▶ EXERCISE DETAILS:
Keep images out and repeat all data exactly.

▶ Human pose keypoint data:
-.-.-

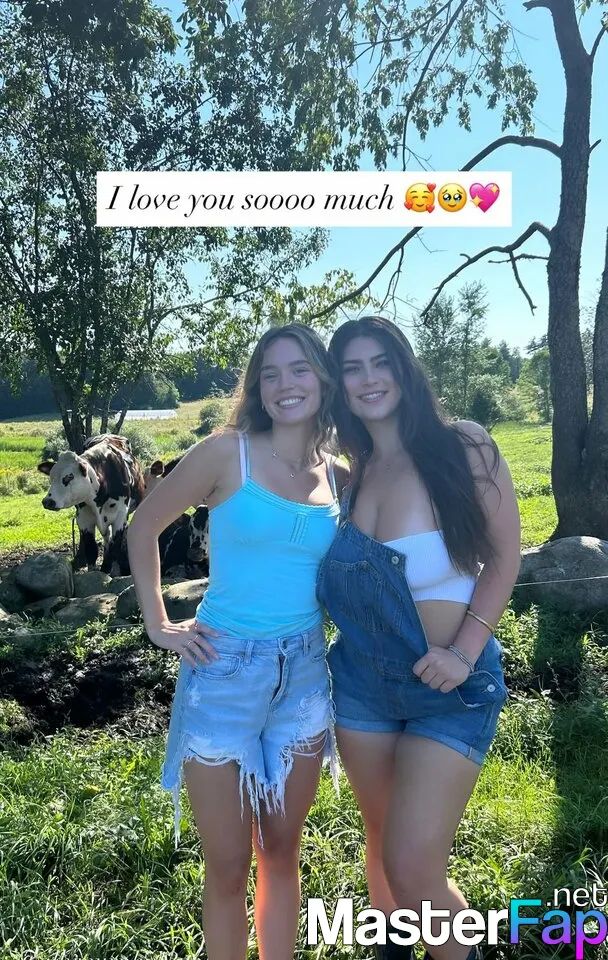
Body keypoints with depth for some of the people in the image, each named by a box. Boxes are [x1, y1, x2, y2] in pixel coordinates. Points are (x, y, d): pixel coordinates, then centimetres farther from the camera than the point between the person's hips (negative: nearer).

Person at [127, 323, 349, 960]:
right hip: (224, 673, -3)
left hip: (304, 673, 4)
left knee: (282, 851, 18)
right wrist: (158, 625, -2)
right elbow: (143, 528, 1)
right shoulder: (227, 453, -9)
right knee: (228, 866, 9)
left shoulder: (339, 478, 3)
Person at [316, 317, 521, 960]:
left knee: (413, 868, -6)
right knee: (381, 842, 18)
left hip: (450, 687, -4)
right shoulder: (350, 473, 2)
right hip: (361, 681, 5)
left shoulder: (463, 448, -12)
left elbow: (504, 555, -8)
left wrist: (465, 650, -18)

-.-.-

▶ RESPONSE AREA:
Body keypoints with depth for some of the people in the image, each named by a box. Boxes are [x1, y1, x2, y2] in pixel coordinates. Points are (x, y, d): pixel coordinates, then centimetres farther from the camera than the point between the person's hips (negative: nearer).

Person at [127, 323, 349, 960]:
right hip: (224, 673, -3)
left hip: (304, 673, 4)
left knee: (282, 851, 18)
right wrist: (158, 625, -2)
right elbow: (143, 528, 1)
right shoulder: (227, 453, -9)
right knee: (228, 866, 9)
left shoulder: (339, 478, 3)
Person at [316, 317, 521, 960]:
left knee: (413, 868, -6)
right knee: (381, 842, 18)
left hip: (450, 687, -4)
right shoulder: (350, 473, 2)
right hip: (361, 681, 5)
left shoulder: (463, 448, -12)
left elbow: (504, 555, -8)
left wrist: (465, 650, -18)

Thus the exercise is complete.